AVAILABLE DATA
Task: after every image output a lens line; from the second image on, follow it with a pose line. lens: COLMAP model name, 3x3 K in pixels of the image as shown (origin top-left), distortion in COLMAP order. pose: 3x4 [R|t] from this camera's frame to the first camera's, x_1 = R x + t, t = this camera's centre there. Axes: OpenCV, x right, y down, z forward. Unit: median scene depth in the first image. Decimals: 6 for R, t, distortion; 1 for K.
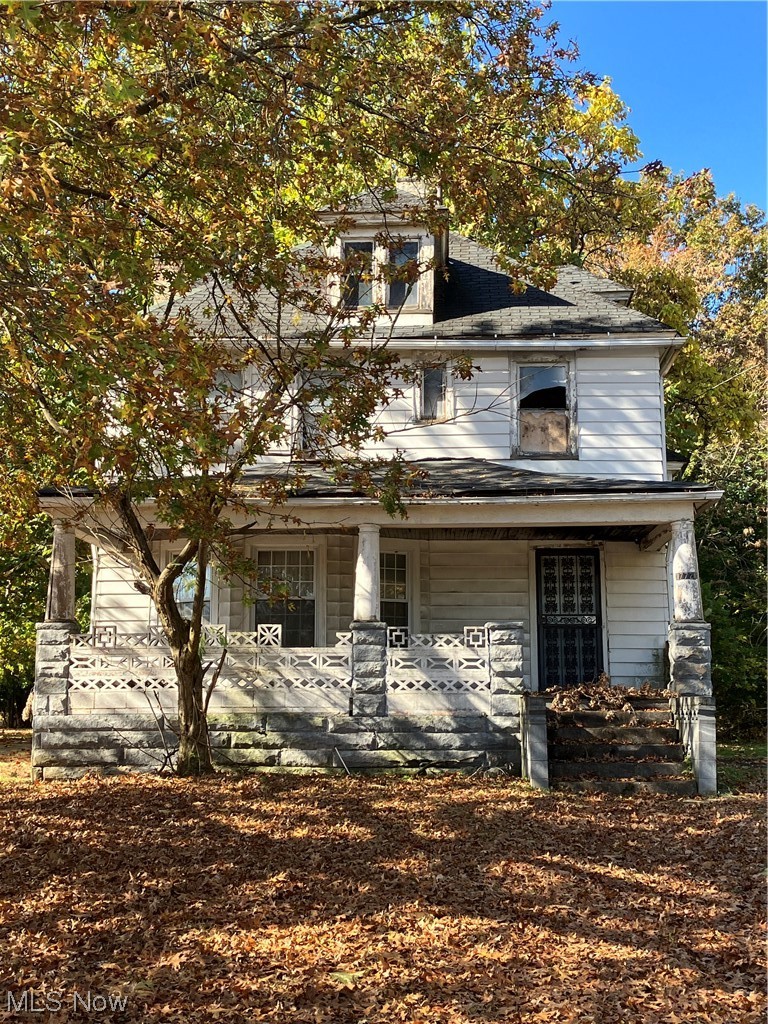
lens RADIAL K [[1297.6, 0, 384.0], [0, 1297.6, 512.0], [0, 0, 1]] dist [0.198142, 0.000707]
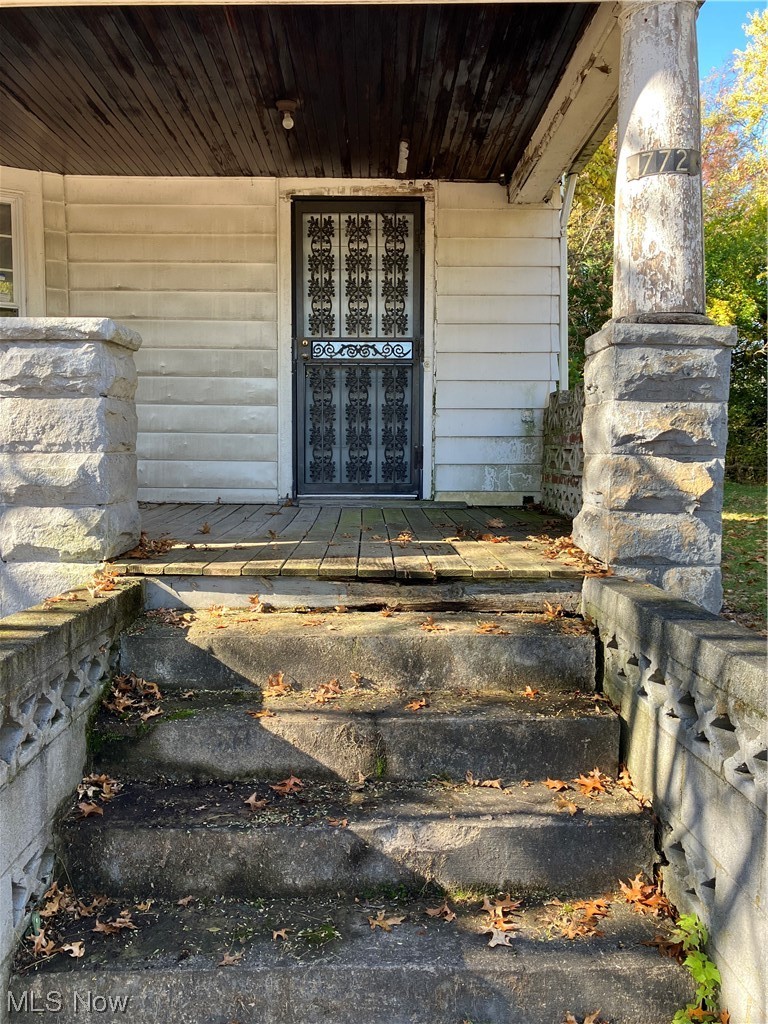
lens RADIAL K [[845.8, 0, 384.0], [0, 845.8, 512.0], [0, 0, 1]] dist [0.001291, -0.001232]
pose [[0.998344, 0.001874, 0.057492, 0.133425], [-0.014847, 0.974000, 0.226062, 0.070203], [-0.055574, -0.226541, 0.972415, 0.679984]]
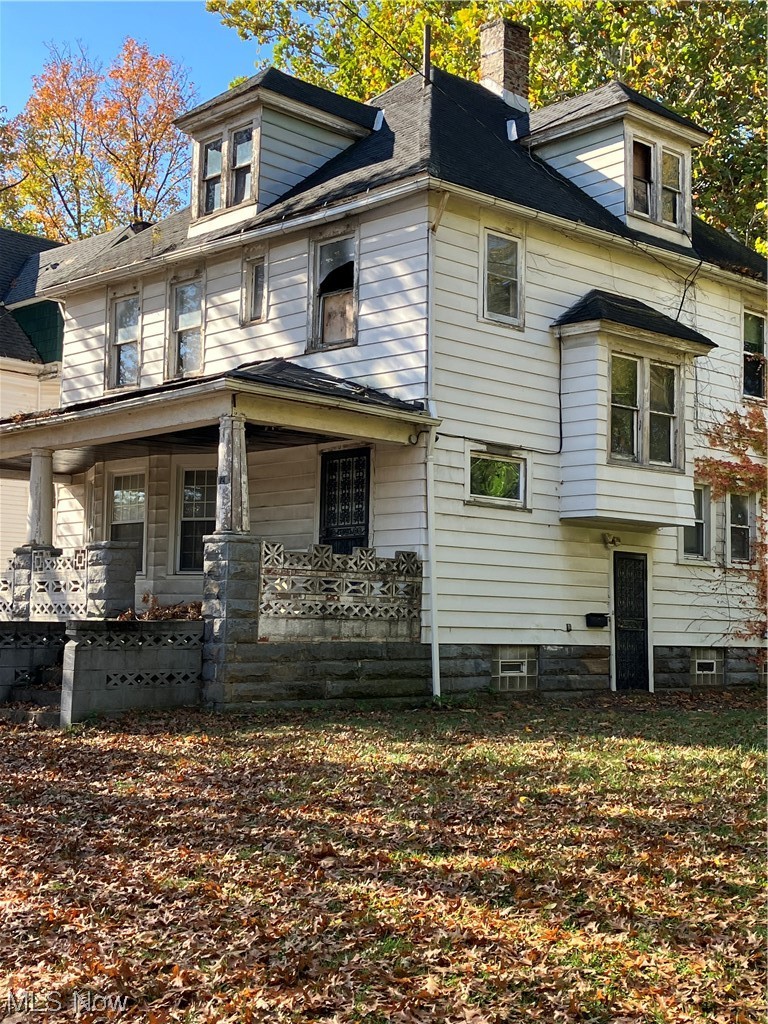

EXERCISE REQUIREMENTS
Copy every one of the lines above word for word, leaving the pictures out.

RESULT FOR THIS EXERCISE
Task: after every image output a lens line; from the second image on, follow it with a pose line. lens: COLMAP model name, 3x3 K in pixels of the image as shown (origin top-left), distortion in COLMAP order. pose: 3x4 [R|t] from this camera's frame to the first camera's, x_1 = R x + t, t = this camera's centre there. Axes: OpenCV, x right, y down, z forward. Unit: median scene depth in the first image. Decimals: 6 for R, t, distortion; 1 for K.
lens RADIAL K [[1297.6, 0, 384.0], [0, 1297.6, 512.0], [0, 0, 1]] dist [0.198142, 0.000707]
lens RADIAL K [[845.8, 0, 384.0], [0, 845.8, 512.0], [0, 0, 1]] dist [0.001291, -0.001232]
pose [[0.998344, 0.001874, 0.057492, 0.133425], [-0.014847, 0.974000, 0.226062, 0.070203], [-0.055574, -0.226541, 0.972415, 0.679984]]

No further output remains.